The IPython Notebook editor is a series of code blocks. Each can be run separately and has its own standard out, below the block. Global variables and functions are shared across blocks.

To run the analysis, click the Run button on each code block, and proceed to the next one after the previous completes. (Or just run them all at once). The steps are:

  1. Import headers.
  2. Set up the high-level filters, such as how many days of pings to get, what the sample size should look like, and whether to restrict pings to a specific Firefox release.
  3. Get a sample ping selection based on the filters.
  4. Massage the sample pings into an easy key/value format.
GFX-Telemetry-Sample.png

In addition, there are two analyses at the bottom of the file. The first asks, "How many people are using Intel devices with a driver less than 8.5.10.2622?" This is a question related to bug 1175366. Running this analysis on a 14-day window of 0.1% of users, I get:

BadVersion = (8, 15, 10, 2622)

def sample_filter_1(p):
    if p['adapter']['vendorID'] != VendorIDs['Intel']:
        return False
    if 'driverVersion' not in p:
        return False
    return compare_version_tuples(p['driverVersion'], BadVersion) < 0
​
sample_result_1 = pings.filter(sample_filter_1)
print('{0} out of {1} sessions matched. ({2:.2f}%)'.format(
    sample_result_1.count(),
    pings.count(),
    ((sample_result_1.count() / pings.count()) * 100)))

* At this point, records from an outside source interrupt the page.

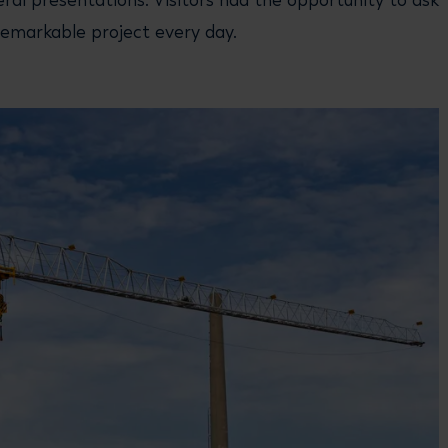
ral presentations. Visitors had the opportunity to ask
emarkable project every day.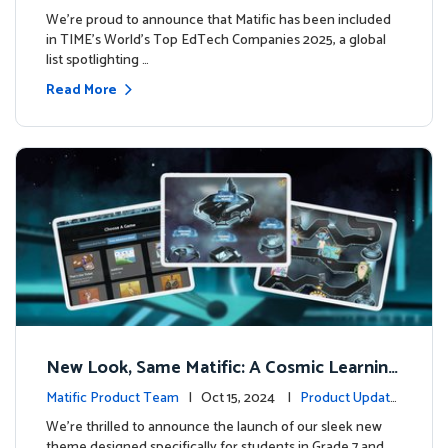
We’re proud to announce that Matific has been included
in TIME’s World’s Top EdTech Companies 2025, a global
list spotlighting …
Read More
New Look, Same Matific: A Cosmic Learning
Adventure Awaits! 🚀🌌
Matific Product Team
| Oct 15, 2024 |
Product Update
s
We’re thrilled to announce the launch of our sleek new
theme designed specifically for students in Grade 7 and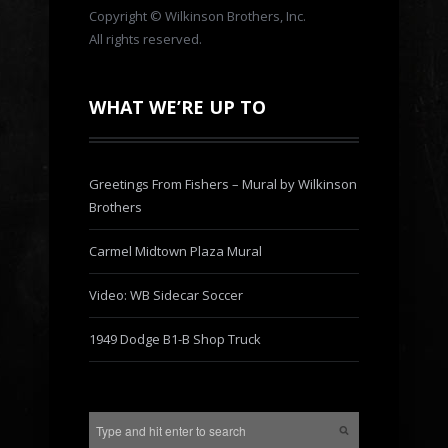
Copyright © Wilkinson Brothers, Inc.
All rights reserved.
WHAT WE’RE UP TO
Greetings From Fishers – Mural by Wilkinson
Brothers
Carmel Midtown Plaza Mural
Video: WB Sidecar Soccer
1949 Dodge B1-B Shop Truck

6769 out of 21671 sessions matched. (31.24%)

Another sample analysis is how many users have two specific Intel cards that were known to crash in bug 1116812. This is very easy to answer with Telemetry:

# Sample filter #2 - how many users have either devices:
#   0x8086, 0x2e32 - Intel G41 express graphics
#   0x8086, 0x2a02 - Intel GM965, Intel X3100
# See bug 1116812.
#
# Note that vendor and deviceID hex digits are lowercase.
def sample_filter_2(p):
    if p['adapter']['vendorID'] != VendorIDs['Intel']:
        return False
    if p['adapter']['deviceID'] == '0x2e32':
        return True
    if p['adapter']['deviceID'] == '0x2a02':
        return True
    return False

sample_result_2 = pings.filter(sample_filter_2)
print('{0} out of {1} sessions matched. ({2:.2f}%)'.format(
    sample_result_2.count(),
    pings.count(),
    ((sample_result_2.count() / pings.count()) * 100)))

1418 out of 21671 sessions matched. (6.54%)

Tips and Tricks

  • Remember that your spark cluster will terminate after 24 hours. Save your .ipynb file, it will not persist to another session.
  • When debugging, use a very small sample set. Large samples can be very slow to analyze.
  • Analysis objects are pipelined. You can observe a random object in the pipeline with the ".take()" function. For example, to observe a random ping, "pings.take(1)".
  • To execute an entire pipeline and observe the full results as a Python object, use ".collect()".
  • You can write files as part of the analysis. They will appear in the "analyses" folder on your spark instance.
  • Because analysis steps are pipelined until results are observed, it is dangerous to re-use variable names across blocks. You may have to restart the kernel or re-run previous steps to make sure pipelines are constructed correctly.
  • You can automate spark jobs via telemetry-dash; output files will appear in S3 and can be used from people.mozilla.org to build dashboards.